History

United States
- Name: USS Williams
- Namesake: Rear Admiral George Washington Williams (1869-1925), a U.S. Navy officer and Navy Cross recipient
- Builder: Bethlehem-Hingham Shipyard, Hingham, Massachusetts or Charleston Navy Yard, Charleston, South Carolina (proposed)
- Laid down: Never
- Fate: Construction contract cancelled 12 March 1944

General characteristics
- Class & type: Rudderow destroyer escort
- Displacement: 1,450 tons (standard); 1,810 tons (full load);
- Length: 306 ft (93 m) overall; 300 ft (91 m) waterline;
- Beam: 36 ft 10 in (11.23 m)
- Draft: 9 ft 8 in (2.95 m)
- Installed power: 12,000 shaft horsepower (16 megawatts)
- Propulsion: 2 CE boilers, General Electric turbines with electric drive, 2 screws
- Speed: 24 knots (44.5 kilometers per hour)
- Range: 5,050 nautical miles (9,353 kilometers) at 12 knots (22.25 kilometers per hour)
- Complement: 12 officers, 192 enlisted men
- Armament: 2 × 5-inch 38-cal (127-millimeter) (2x1); 4 × 40-mm (2x2); 10 × 20 mm (10x1); 3 × 21-inch torpedo tubes (1x3); 1 Hedgehog depth bomb thrower; 8 depth charge projectors (8x1); 2 depth charge racks;

= USS Williams (DE-290) =

USS Williams (DE-290) was a proposed United States Navy Rudderow-class destroyer escort that was never built.

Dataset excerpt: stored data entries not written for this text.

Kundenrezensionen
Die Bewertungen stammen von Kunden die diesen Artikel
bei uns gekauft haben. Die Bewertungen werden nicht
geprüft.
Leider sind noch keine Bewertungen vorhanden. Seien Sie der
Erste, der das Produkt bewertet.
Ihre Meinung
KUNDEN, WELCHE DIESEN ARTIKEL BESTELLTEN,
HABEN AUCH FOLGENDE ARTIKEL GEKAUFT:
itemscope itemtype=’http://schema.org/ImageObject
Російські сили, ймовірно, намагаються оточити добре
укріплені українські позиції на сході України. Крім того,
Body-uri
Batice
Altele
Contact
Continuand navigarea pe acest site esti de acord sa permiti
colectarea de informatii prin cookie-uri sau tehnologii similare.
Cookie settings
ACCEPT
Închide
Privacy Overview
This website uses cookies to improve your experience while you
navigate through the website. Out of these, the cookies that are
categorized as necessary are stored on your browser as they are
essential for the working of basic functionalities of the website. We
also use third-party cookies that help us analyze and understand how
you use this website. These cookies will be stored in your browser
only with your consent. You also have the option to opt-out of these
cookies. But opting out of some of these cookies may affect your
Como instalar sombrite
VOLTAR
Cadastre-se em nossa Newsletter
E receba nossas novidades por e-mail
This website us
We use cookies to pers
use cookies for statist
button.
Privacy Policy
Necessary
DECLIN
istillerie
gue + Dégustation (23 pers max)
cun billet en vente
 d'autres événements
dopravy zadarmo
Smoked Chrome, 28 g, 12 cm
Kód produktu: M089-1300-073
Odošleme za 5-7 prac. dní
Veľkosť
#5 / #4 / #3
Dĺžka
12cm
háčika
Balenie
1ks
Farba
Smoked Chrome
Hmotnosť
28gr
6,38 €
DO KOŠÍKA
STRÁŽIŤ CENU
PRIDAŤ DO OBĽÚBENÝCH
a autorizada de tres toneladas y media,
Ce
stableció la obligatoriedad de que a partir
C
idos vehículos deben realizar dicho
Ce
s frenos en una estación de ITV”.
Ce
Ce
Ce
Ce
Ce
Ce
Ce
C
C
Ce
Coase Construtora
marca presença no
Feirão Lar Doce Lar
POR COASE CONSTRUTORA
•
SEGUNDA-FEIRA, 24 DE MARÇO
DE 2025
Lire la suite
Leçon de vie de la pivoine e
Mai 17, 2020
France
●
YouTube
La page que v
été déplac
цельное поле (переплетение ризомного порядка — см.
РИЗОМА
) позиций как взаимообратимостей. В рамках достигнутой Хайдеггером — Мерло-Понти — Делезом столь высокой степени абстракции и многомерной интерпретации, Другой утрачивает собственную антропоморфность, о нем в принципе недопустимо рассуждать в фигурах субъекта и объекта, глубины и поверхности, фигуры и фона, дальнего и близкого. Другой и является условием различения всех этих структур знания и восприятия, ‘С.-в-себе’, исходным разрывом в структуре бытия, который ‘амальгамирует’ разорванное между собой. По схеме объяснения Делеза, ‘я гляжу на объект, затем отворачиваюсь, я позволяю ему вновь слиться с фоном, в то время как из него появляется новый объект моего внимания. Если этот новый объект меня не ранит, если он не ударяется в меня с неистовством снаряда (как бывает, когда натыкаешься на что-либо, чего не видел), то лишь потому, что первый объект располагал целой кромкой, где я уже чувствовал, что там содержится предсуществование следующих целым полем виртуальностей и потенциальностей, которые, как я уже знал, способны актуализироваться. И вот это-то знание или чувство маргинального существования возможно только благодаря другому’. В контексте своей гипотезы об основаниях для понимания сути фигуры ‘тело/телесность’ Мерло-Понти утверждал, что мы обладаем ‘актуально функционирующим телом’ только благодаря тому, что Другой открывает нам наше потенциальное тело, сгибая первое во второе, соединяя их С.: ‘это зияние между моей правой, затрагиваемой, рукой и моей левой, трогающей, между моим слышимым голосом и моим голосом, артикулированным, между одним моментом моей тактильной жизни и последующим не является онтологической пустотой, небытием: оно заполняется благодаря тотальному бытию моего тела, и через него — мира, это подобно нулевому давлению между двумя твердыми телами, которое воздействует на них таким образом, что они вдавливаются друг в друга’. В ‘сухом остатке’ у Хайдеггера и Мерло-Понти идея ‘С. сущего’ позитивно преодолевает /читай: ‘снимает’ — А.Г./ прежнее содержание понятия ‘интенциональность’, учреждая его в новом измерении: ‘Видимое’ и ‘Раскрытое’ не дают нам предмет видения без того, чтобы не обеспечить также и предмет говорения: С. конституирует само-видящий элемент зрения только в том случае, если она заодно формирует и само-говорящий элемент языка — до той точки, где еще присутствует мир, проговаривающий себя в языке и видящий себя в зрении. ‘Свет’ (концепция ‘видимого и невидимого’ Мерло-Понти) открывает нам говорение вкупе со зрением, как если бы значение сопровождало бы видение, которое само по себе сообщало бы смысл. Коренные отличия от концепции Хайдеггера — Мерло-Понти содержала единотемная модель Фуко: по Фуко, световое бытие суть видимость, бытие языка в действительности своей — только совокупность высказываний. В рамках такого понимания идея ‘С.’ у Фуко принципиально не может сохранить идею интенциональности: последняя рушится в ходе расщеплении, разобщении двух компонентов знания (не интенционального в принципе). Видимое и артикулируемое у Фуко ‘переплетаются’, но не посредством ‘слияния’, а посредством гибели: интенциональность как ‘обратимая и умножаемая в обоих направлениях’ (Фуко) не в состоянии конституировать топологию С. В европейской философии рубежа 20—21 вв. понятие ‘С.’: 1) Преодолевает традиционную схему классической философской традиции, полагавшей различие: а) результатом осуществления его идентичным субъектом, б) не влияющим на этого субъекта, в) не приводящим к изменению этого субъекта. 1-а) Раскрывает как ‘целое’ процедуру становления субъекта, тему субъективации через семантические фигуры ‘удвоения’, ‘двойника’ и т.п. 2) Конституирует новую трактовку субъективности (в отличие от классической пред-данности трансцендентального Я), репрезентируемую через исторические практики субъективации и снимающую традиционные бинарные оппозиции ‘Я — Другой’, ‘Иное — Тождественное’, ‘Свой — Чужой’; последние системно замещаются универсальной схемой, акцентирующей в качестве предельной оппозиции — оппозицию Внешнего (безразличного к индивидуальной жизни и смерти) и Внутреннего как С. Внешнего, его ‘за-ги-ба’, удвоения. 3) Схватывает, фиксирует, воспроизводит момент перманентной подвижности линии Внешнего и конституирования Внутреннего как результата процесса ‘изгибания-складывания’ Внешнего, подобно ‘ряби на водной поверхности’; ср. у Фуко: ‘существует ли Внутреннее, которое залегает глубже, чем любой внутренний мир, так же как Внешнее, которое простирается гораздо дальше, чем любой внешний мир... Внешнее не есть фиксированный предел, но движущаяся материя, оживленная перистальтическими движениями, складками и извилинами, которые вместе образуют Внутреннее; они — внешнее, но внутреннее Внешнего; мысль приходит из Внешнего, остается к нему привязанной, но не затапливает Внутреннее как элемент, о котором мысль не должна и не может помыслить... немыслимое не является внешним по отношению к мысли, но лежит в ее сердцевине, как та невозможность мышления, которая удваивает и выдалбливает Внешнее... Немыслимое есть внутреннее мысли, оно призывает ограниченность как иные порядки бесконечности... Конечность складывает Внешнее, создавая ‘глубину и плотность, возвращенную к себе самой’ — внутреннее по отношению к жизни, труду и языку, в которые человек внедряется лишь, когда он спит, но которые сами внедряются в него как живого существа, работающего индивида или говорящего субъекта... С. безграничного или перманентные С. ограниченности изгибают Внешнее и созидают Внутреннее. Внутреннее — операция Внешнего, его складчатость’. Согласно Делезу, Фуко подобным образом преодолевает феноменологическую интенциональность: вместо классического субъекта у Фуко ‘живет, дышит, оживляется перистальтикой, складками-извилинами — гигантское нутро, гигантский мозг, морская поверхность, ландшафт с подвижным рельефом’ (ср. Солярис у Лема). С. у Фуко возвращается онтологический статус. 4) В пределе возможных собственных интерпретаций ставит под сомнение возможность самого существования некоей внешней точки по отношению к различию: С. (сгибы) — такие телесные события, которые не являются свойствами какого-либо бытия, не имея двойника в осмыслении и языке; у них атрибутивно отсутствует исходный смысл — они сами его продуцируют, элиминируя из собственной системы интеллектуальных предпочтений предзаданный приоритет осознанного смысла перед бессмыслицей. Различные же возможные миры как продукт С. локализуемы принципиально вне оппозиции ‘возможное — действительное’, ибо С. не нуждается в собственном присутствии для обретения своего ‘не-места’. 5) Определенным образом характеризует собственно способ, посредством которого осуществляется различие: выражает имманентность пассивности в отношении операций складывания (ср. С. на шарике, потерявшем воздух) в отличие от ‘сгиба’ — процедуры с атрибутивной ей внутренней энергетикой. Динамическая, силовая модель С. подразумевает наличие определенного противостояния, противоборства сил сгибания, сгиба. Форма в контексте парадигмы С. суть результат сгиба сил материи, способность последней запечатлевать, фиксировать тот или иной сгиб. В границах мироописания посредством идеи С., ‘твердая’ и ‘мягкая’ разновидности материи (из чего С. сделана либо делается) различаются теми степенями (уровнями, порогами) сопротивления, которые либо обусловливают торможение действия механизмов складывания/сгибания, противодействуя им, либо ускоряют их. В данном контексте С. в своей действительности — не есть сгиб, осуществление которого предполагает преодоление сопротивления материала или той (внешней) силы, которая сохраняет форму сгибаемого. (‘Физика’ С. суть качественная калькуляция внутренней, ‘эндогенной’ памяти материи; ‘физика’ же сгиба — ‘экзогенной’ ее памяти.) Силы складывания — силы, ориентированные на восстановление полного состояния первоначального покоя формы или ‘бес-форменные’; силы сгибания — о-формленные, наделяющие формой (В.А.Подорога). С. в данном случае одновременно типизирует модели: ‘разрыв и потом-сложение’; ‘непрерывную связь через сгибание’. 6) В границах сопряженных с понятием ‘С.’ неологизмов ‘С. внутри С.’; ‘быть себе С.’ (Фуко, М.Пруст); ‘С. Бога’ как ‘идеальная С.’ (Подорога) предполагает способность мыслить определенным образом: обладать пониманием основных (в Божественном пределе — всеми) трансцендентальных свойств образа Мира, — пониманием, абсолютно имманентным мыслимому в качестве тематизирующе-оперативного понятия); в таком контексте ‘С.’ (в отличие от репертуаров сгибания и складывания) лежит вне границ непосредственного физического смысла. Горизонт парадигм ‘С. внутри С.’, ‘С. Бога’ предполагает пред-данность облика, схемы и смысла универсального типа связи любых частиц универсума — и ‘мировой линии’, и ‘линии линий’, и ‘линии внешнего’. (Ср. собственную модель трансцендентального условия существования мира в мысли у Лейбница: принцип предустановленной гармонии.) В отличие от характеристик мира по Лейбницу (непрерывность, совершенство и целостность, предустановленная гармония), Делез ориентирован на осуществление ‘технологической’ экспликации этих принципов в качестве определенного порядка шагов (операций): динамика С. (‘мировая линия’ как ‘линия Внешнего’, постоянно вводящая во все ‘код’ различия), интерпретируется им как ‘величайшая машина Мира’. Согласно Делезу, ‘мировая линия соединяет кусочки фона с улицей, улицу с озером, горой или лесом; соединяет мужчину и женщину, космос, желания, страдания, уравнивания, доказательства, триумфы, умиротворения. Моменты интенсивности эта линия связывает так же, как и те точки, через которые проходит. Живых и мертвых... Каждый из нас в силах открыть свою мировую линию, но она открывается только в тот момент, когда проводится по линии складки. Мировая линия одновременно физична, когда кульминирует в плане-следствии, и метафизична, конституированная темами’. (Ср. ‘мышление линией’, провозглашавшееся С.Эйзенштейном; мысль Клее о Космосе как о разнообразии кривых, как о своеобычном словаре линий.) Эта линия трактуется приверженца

Sources differ on Williamss planned builder; plans called for either Bethlehem-Hingham Shipyard at Hingham, Massachusetts or the Charleston Navy Yard at Charleston, South Carolina to build her. The contract for her construction was cancelled on 12 March 1944 before construction could begin.

The name Williams was transferred to the destroyer escort USS Williams (DE-372).